Figure 1.

Loss of Hoxa2 leads to increased osteogenic differentiation of the palatal mesenchyme at E16.5. Position matched coronal sections of wild-type and Hoxa2^−/− embryos at E16.5 were stained for ALPI (A–H), RUNX2 (I–L), and SP7 (M–P). Sections in the anterior region (A,B,E,F,I,J,M,N) were through the middle of the first molar tooth bud to detect osteogenic condensation of the palatal process of the maxilla. Sections in the posterior region (C,D,G,H,K,L,O,P) were through the osteogenic centers of the developing palatal process of the palatine bone. (A–D) ALPI staining (blue) counterstained with nuclear fast red. Scale bar, 100 μm. Boxed regions in (A–D) highlighting the palate are enlarged (E–H).

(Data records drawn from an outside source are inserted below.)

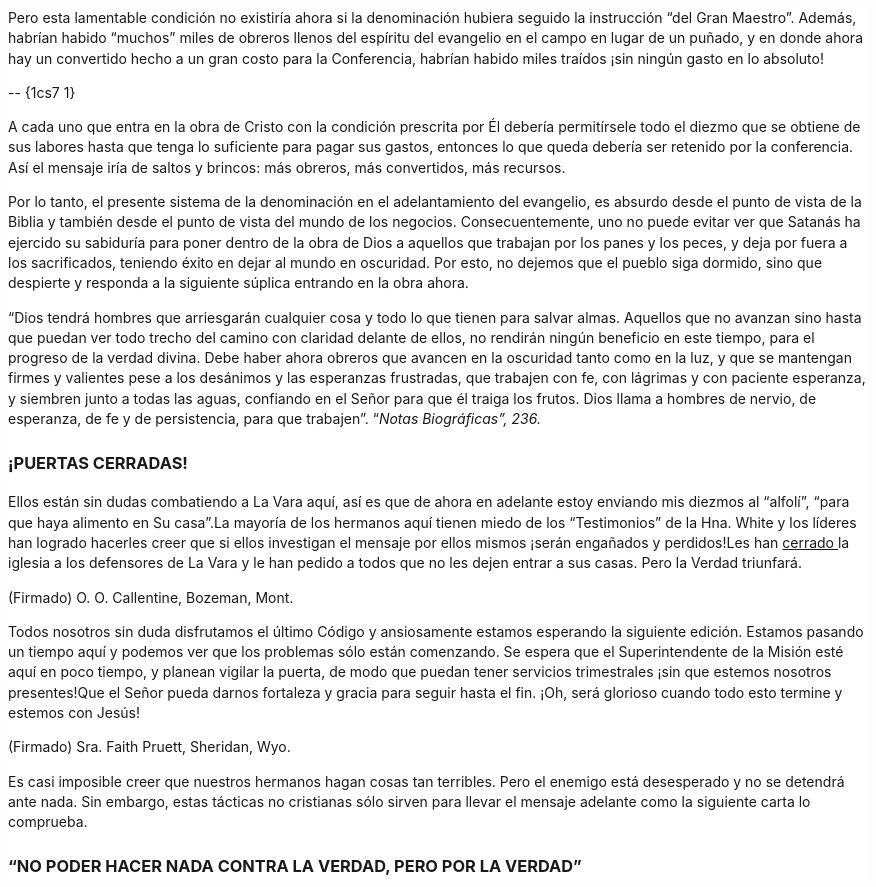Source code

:  Pero esta lamentable condición no existiría ahora si la denominación hubiera seguido la instrucción “del Gran Maestro”. Además, habrían habido “muchos” miles de obreros llenos del espíritu del evangelio en el campo en lugar de un puñado, y en donde ahora hay un convertido hecho a un gran costo para la Conferencia, habrían habido miles traídos ¡sin ningún gasto en lo absoluto!

 -- {1cs7 1}   
  
  A cada uno que entra en la obra de Cristo con la condición prescrita por Él debería permitírsele todo el diezmo que se obtiene de sus labores hasta que tenga lo suficiente para pagar sus gastos, entonces lo que queda debería ser retenido por la conferencia. Así el mensaje iría de saltos y brincos: más obreros, más convertidos, más recursos.

Por lo tanto, el presente sistema de la denominación en el adelantamiento del evangelio, es absurdo desde el punto de vista de la Biblia y también desde el punto de vista del mundo de los negocios. Consecuentemente, uno no puede evitar ver que Satanás ha ejercido su sabiduría para poner dentro de la obra de Dios a aquellos que trabajan por los panes y los peces, y deja por fuera a los sacrificados, teniendo éxito en dejar al mundo en oscuridad. Por esto, no dejemos que el pueblo siga dormido, sino que despierte y responda a la siguiente súplica entrando en la obra ahora.

“Dios tendrá hombres que arriesgarán cualquier cosa y todo lo que tienen para salvar almas. Aquellos que no avanzan sino hasta que puedan ver todo trecho del camino con claridad delante de ellos, no rendirán ningún beneficio en este tiempo, para el progreso de la verdad divina. Debe haber ahora obreros que avancen en la oscuridad tanto como en la luz, y que se mantengan firmes y valientes pese a los desánimos y las esperanzas frustradas, que trabajen con fe, con lágrimas y con paciente esperanza, y siembren junto a todas las aguas, confiando en el Señor para que él traiga los frutos. Dios llama a hombres de nervio, de esperanza, de fe y de persistencia, para que trabajen”. “_Notas Biográficas”, 236._

###  ¡PUERTAS CERRADAS!

Ellos están sin dudas combatiendo a La Vara aquí, así es que de ahora en adelante estoy enviando mis diezmos al “alfolí”, “para que haya alimento en Su casa”.La mayoría de los hermanos aquí tienen miedo de los “Testimonios” de la Hna. White y los líderes han logrado hacerles creer que si ellos investigan el mensaje por ellos mismos ¡serán engañados y perdidos!Les han <span style="text-decoration: underline;">cerrado </span>la iglesia a los defensores de La Vara y le han pedido a todos que no les dejen entrar a sus casas. Pero la Verdad triunfará.

(Firmado) O. O. Callentine, Bozeman, Mont.

Todos nosotros sin duda disfrutamos el último Código y ansiosamente estamos esperando la siguiente edición. Estamos pasando un tiempo aquí y podemos ver que los problemas sólo están comenzando. Se espera que el Superintendente de la Misión esté aquí en poco tiempo, y planean vigilar la puerta, de modo que puedan tener servicios trimestrales ¡sin que estemos nosotros presentes!Que el Señor pueda darnos fortaleza y gracia para seguir hasta el fin. ¡Oh, será glorioso cuando todo esto termine y estemos con Jesús!

(Firmado) Sra. Faith Pruett, Sheridan, Wyo.

Es casi imposible creer que nuestros hermanos hagan cosas tan terribles. Pero el enemigo está desesperado y no se detendrá ante nada. Sin embargo, estas tácticas no cristianas sólo sirven para llevar el mensaje adelante como la siguiente carta lo comprueba.

###  

### “NO PODER HACER NADA CONTRA LA VERDAD, PERO POR LA VERDAD”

Scale bar, 50 μm. (E,F) In the anterior hard palate, ALPI staining in the two condensations of the palatal process of the maxilla (marked in black dotted lines) was evidently increased in the Hoxa2^−/− embryos (F) compared to wild-type (E). (G,H) In the posterior hard palate, ALPI stained developing palatal process of the palatine bone (marked in black dotted lines) in the Hoxa2^−/− embryos (H) was increased compared to the wild-type (G), n = 5 biological replicates. (I–P) Immunohistochemical analyses of RUNX2 (green; I–L) and SP7 (red; M–P) in wild-type and Hoxa2^−/− palate at E16.5. RUNX2 was increased in both anterior (J) and posterior regions (L) of the Hoxa2 null hard palate, whereas SP7 was increased only in the anterior hard palate (N), n = 4 biological replicates. Scale bar, 50 μm. M1, first molar; Mb, mandible; Mx, maxilla; NS, nasal septum; pppb, the palatal process of the palatine bone; ppmx, the palatal process of the maxilla; T, tongue.